August 24, 2017 - Resource Recycling
APR in the News - Throwback Edition
Revisiting articles written by APR's Sandi Childs circa 2001 and 2006 on stadium recycling programs
By Sandi Childs
Appeared in Resource Recycling Magazine in October 2006
Fall is finally here, and with it come cool nights, colorful leaves and a flurry of recycling activity at football stadiums. Unfortunately, many of these venue-recycling programs will prove unsustainable. For most of the country (except, perhaps, California), the model being put forth for stadium recycling simply is not sustainable in the long term.
Plans I have seen for stadium recycling this year exhibit two characteristics, in particular, that work against success and sustainability. First, outside organizations are expected to implement stadium recycling programs in a separate material handling system that does not change the existing operating procedures at the stadium. Second, stadium recycling programs prominently feature a charity element and rely heavily on volunteers. This implies that neither the stadium management nor the local government agencies involved in these programs trust that recycling is a sufficiently economically robust activity to incorporate into day-to-day stadium operations in the same way garbage and stadium clean-up services are incorporated.
By economically robust, I do not suggest that recycling would become a money-maker venture for the team. In fact, operating costs will be incurred, but they are not nearly as monstrous as most stadium managers imagine. And as long as recycling is kept at arms-length, no one will be able to find out what the long-term costs might be and how to minimize them.
Scoring points through PET bottle recovery
By Sandi Childs
Appeared in Resource Recycling Magazine in December 2001
While some curbside recycling collection and drop-off programs struggle with dwindling budgets and flat participation rates, large volumes of PET bottles regularly are discarded at event venues. Recycling at sports events is challenging, involving negotiations and relationships with various parties to accomplish often disparate goals. Yet, in the end, low-cost and low-maintenance recovery programs have the potential to deliver significant PET bottle volumes to market.

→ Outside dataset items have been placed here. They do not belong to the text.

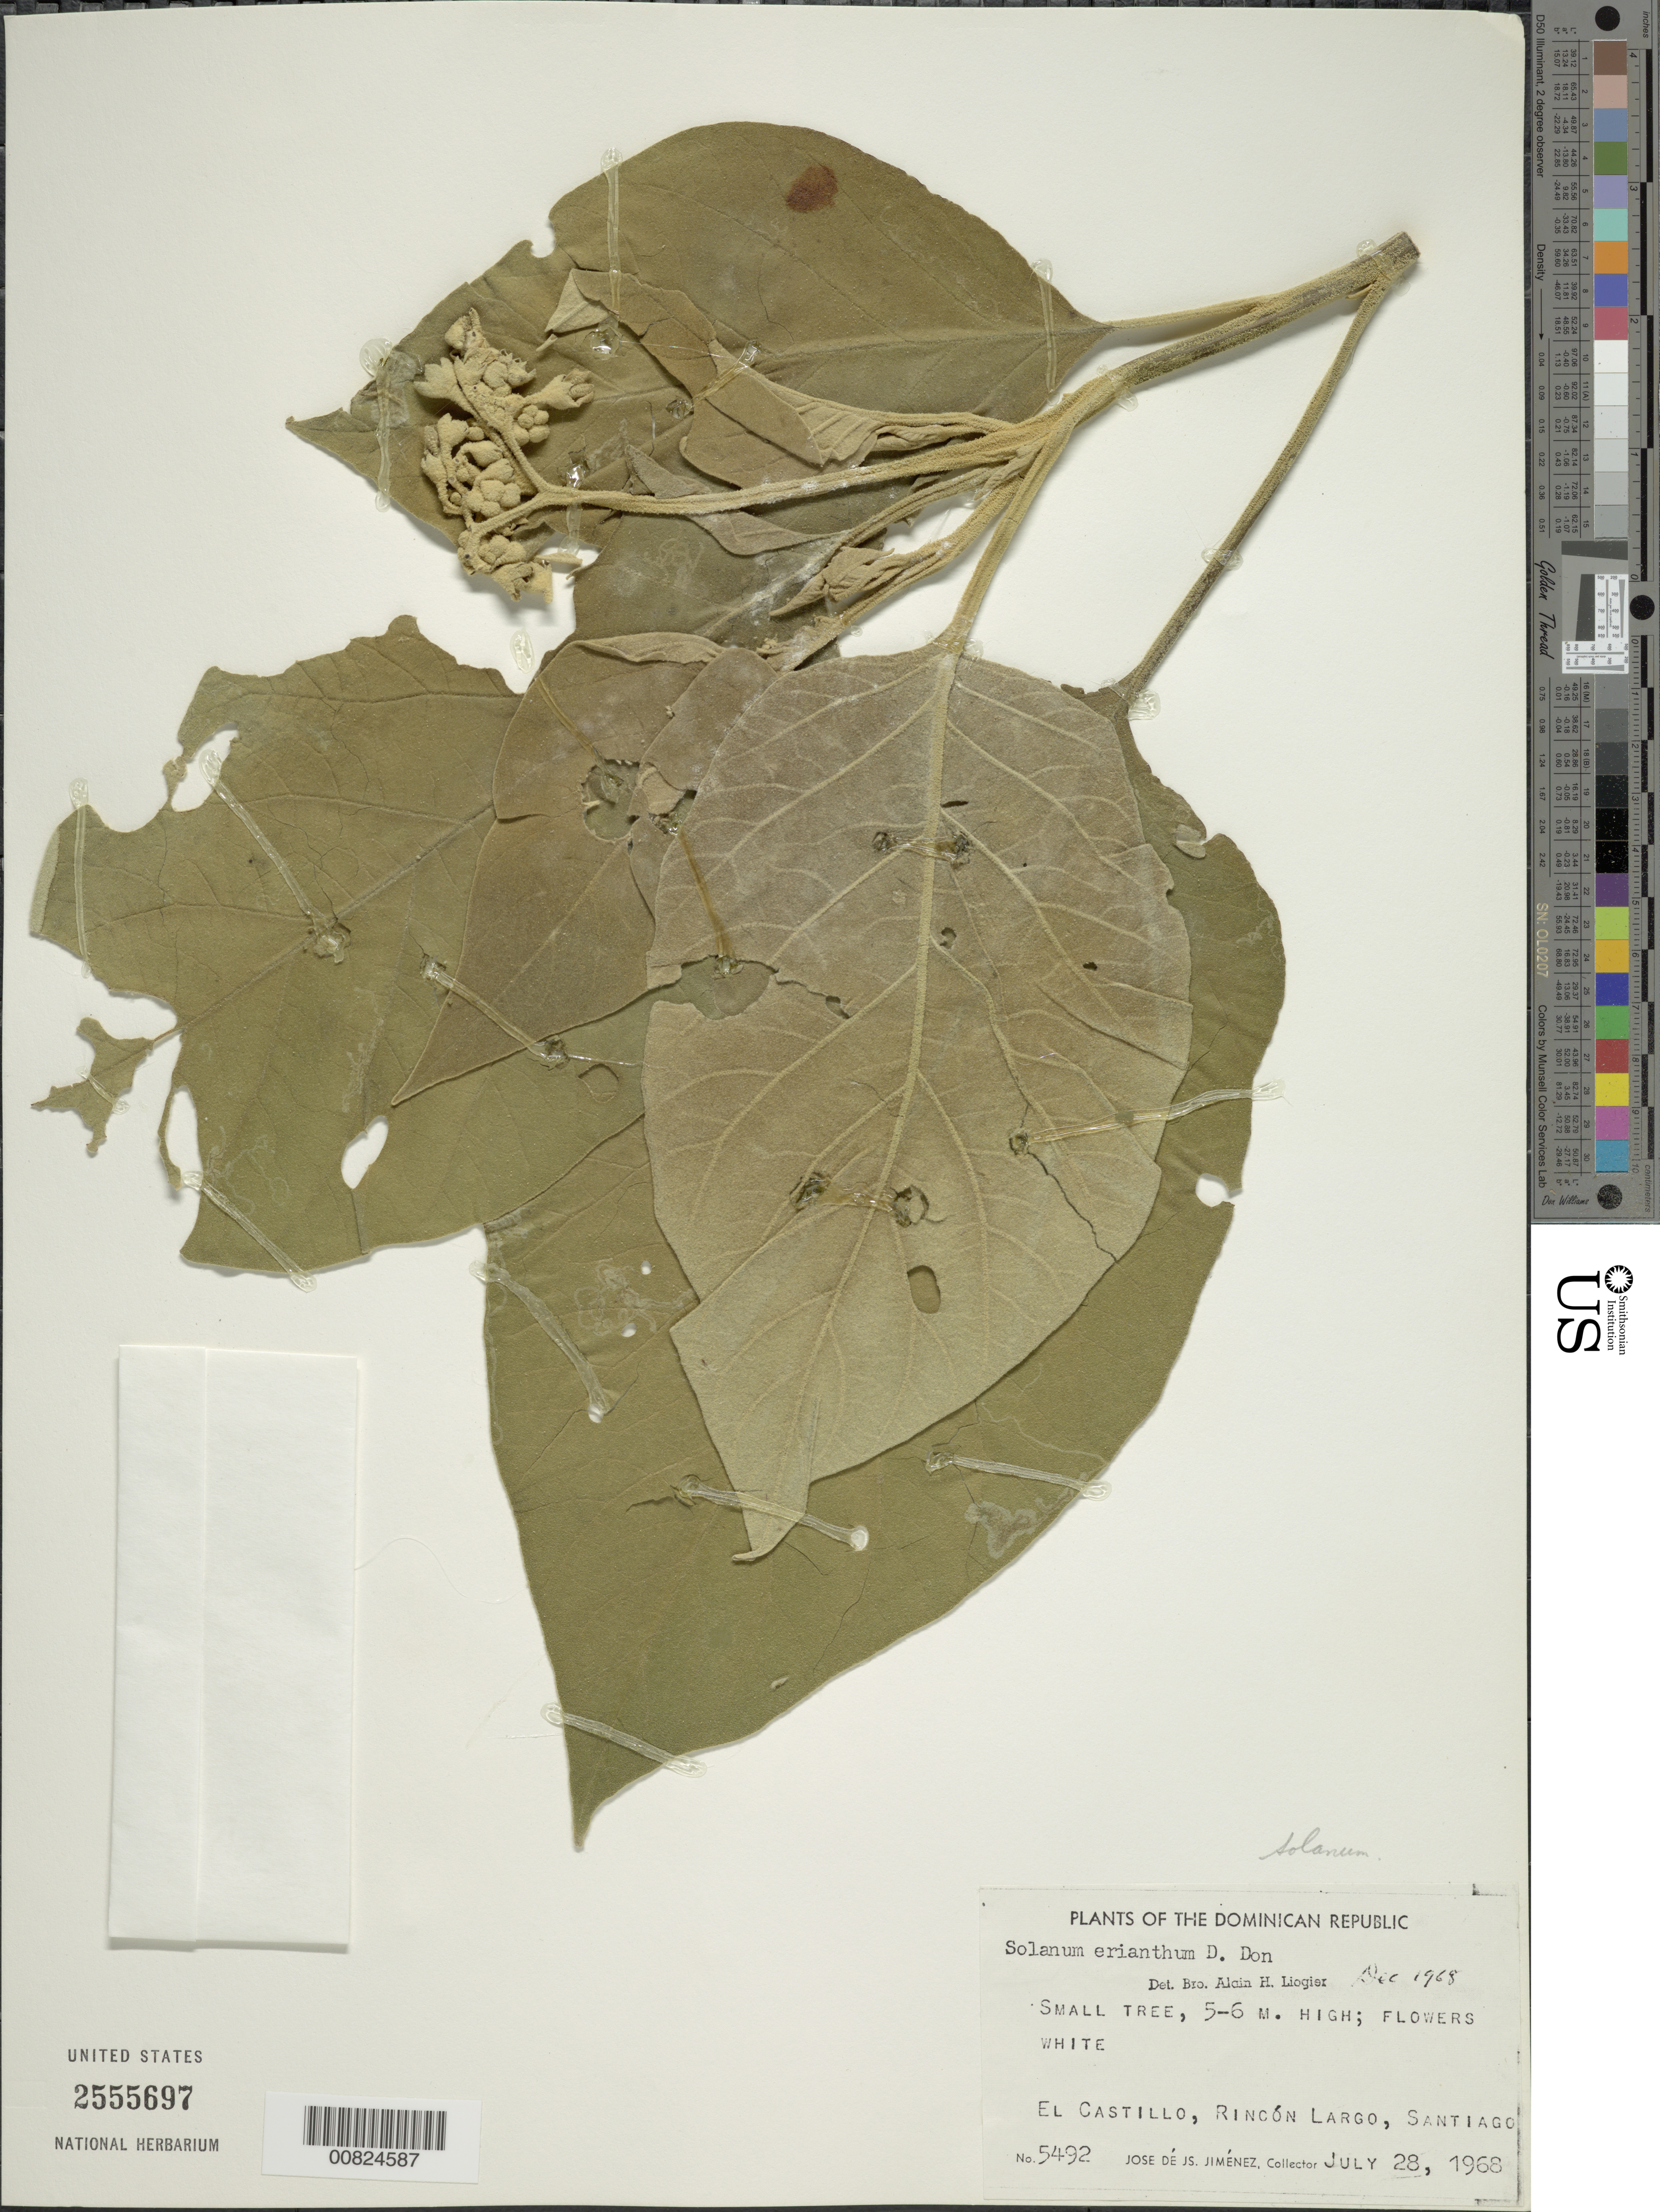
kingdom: Plantae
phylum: Tracheophyta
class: Magnoliopsida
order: Solanales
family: Solanaceae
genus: Solanum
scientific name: Solanum erianthum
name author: D. Don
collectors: J. J. Jiménez Almonte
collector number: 5492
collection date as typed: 28 Jul 1968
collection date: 1968-07-28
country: Dominican Republic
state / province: Santiago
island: Hispaniola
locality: El Castillo, Rincón Largo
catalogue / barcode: US 2555697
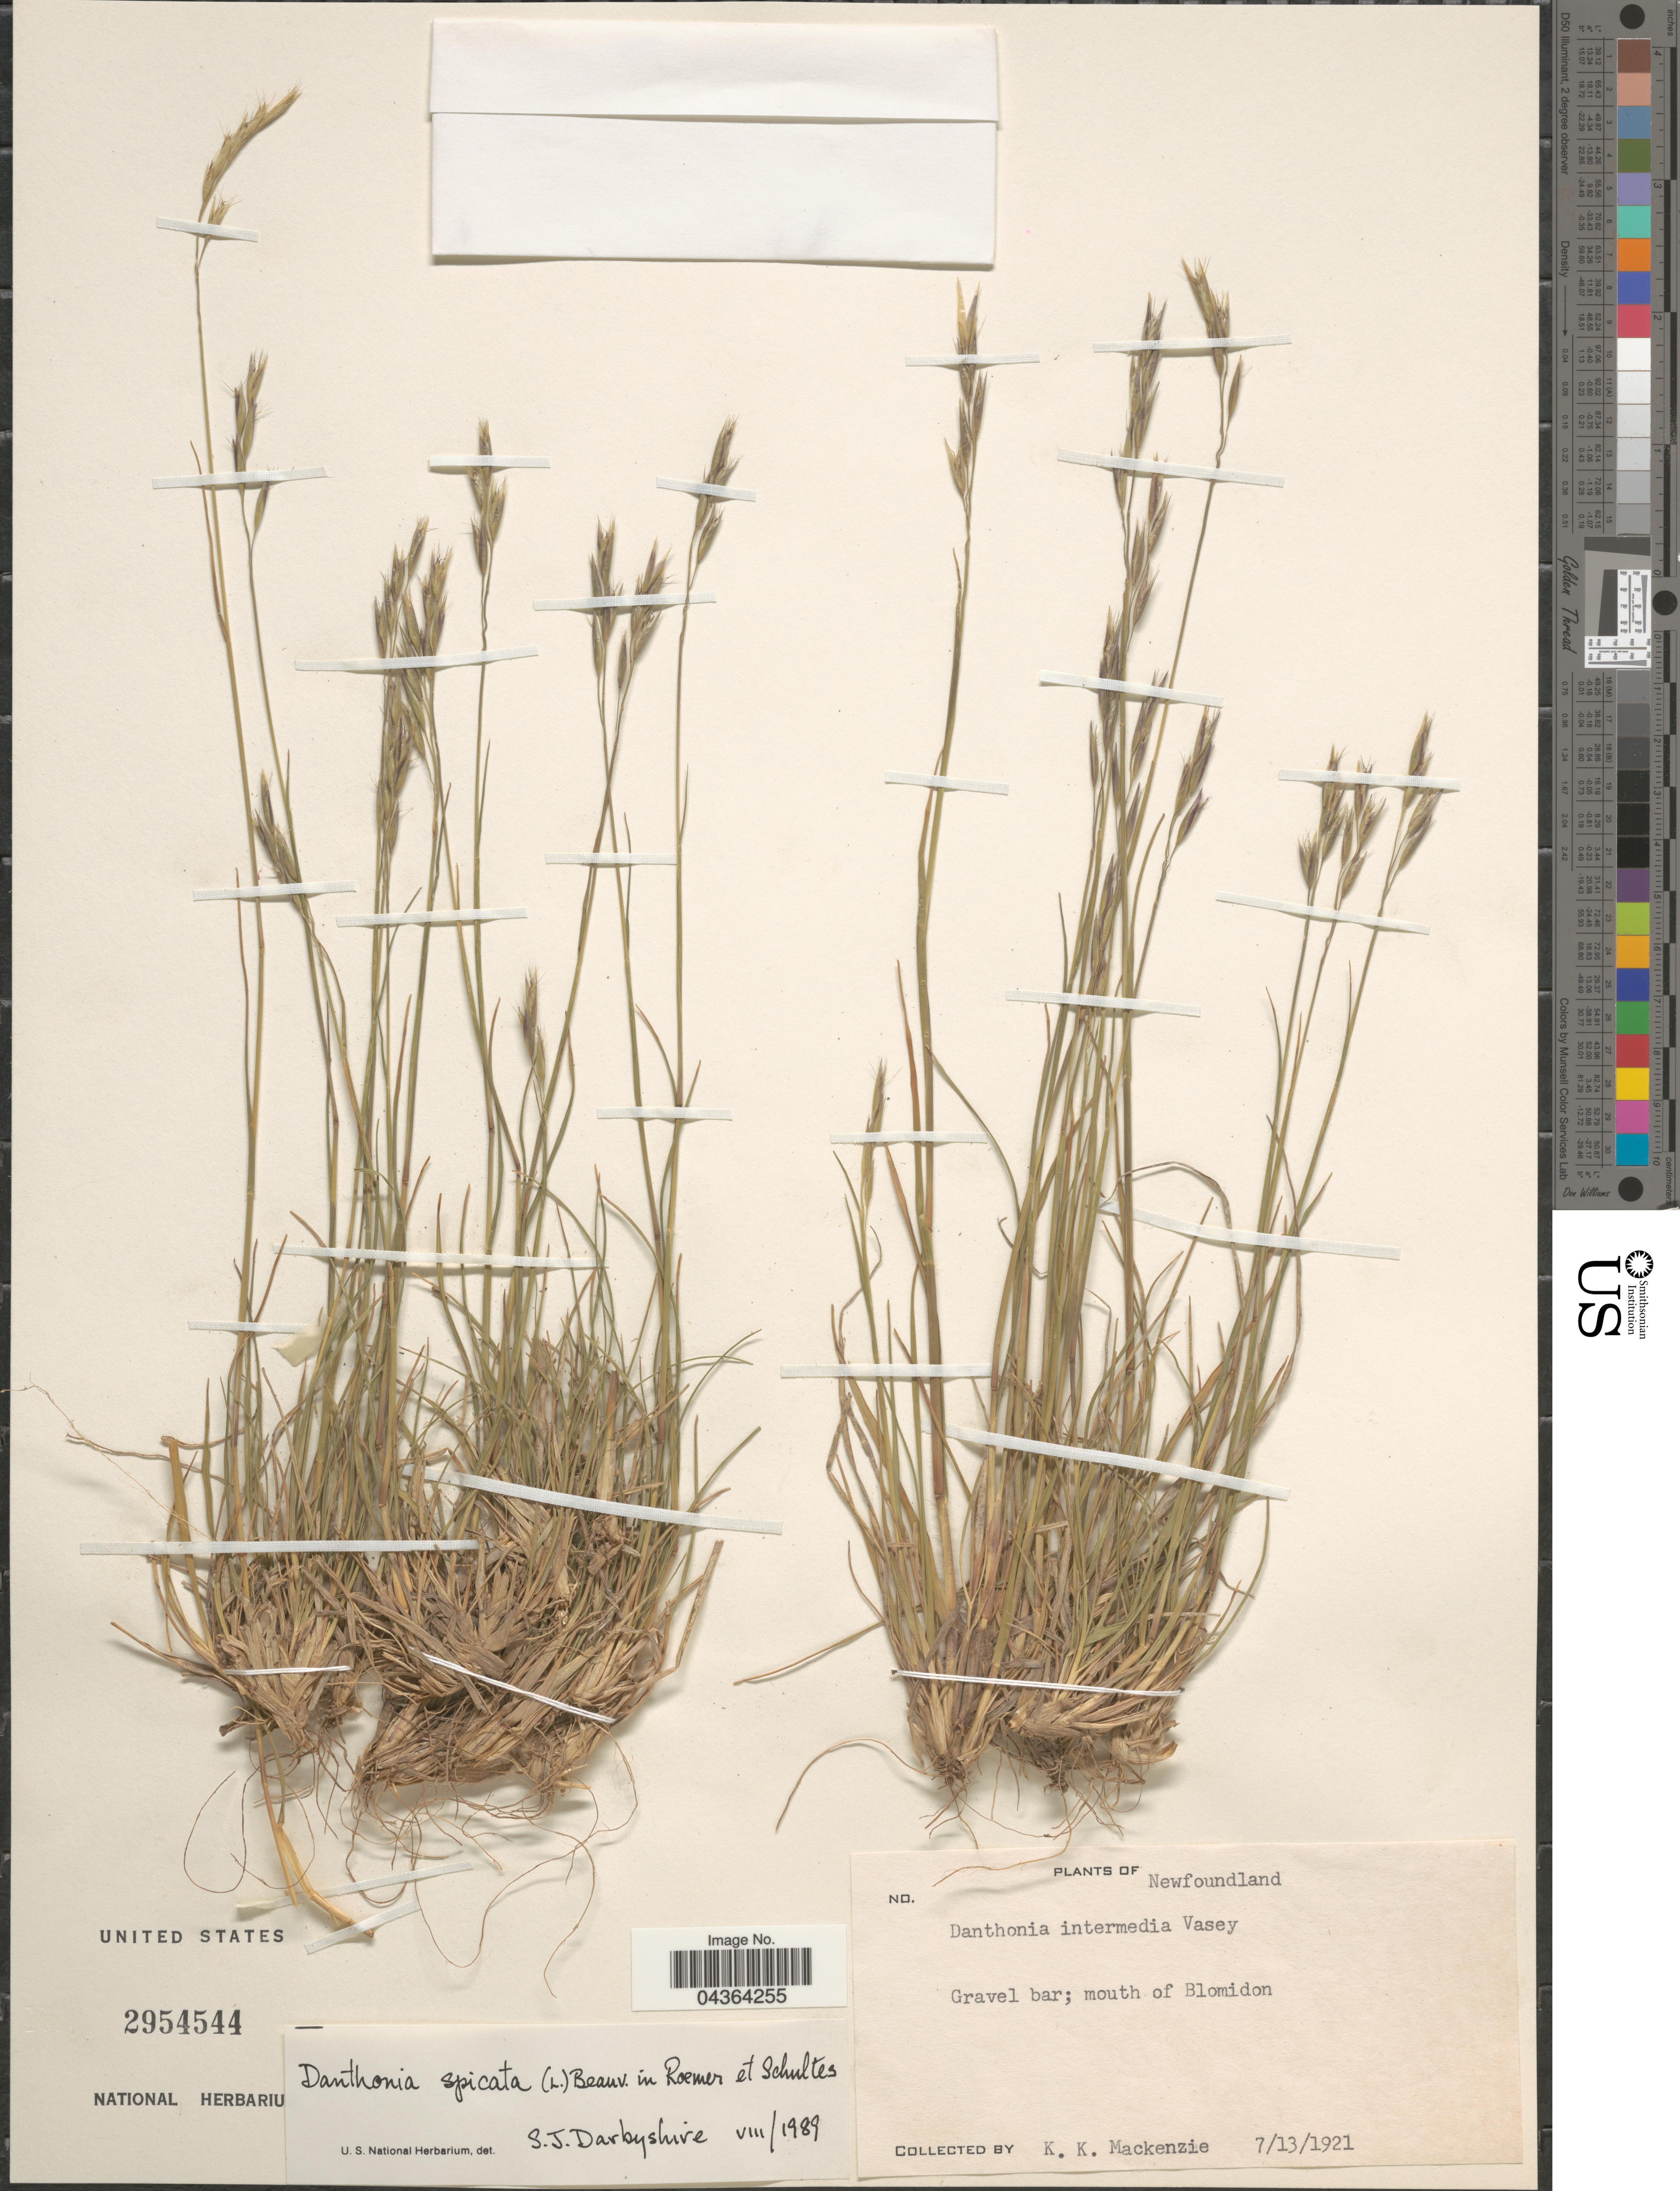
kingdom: Plantae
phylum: Tracheophyta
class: Liliopsida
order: Poales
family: Poaceae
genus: Danthonia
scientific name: Danthonia spicata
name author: (L.) P. Beauv. ex Roem. & Schult.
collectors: K. K. Mackenzie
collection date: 1921-07-13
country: Canada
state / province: Newfoundland and Labrador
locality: Gravel bar; mouth of Blomidon.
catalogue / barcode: US 2954544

For several years, the National Association for PET Container Resources (Charlotte, North Carolina) has initiated projects to facilitate PET bottle recovery at sports venues and special events through the U.S. (see Table 1). In the mid-1990s, NAPCOR initially explored the idea of collecting PET bottles at numerous venues, concluding that despite the popularity of carbonated soft drinks, a lack of sufficient volume prevented recovery programs from being cost-effective. Since then, however, the enthusiastic consumption of beer in PET at sporting events has increased greatly the number of PET bottles generated at venues. An analysis of sales shows that, in many cases, PET represents additional sales over and above typical fountain beverage sales. This trend, along with the continued growth in bottled water consumption, means that cost-effective PET recovery is possible in many venues.
Based on data from the ESPN Sports Almanac, industry sources and some assumptions based on experience, NAPCOR staff conservatively estimate that about 20 million pounds of PET bottles are available for recycling at professional baseball, basketball, football and hockey games in the U.S. Adding NASCAR auto races could increase the amount by another two million pounds.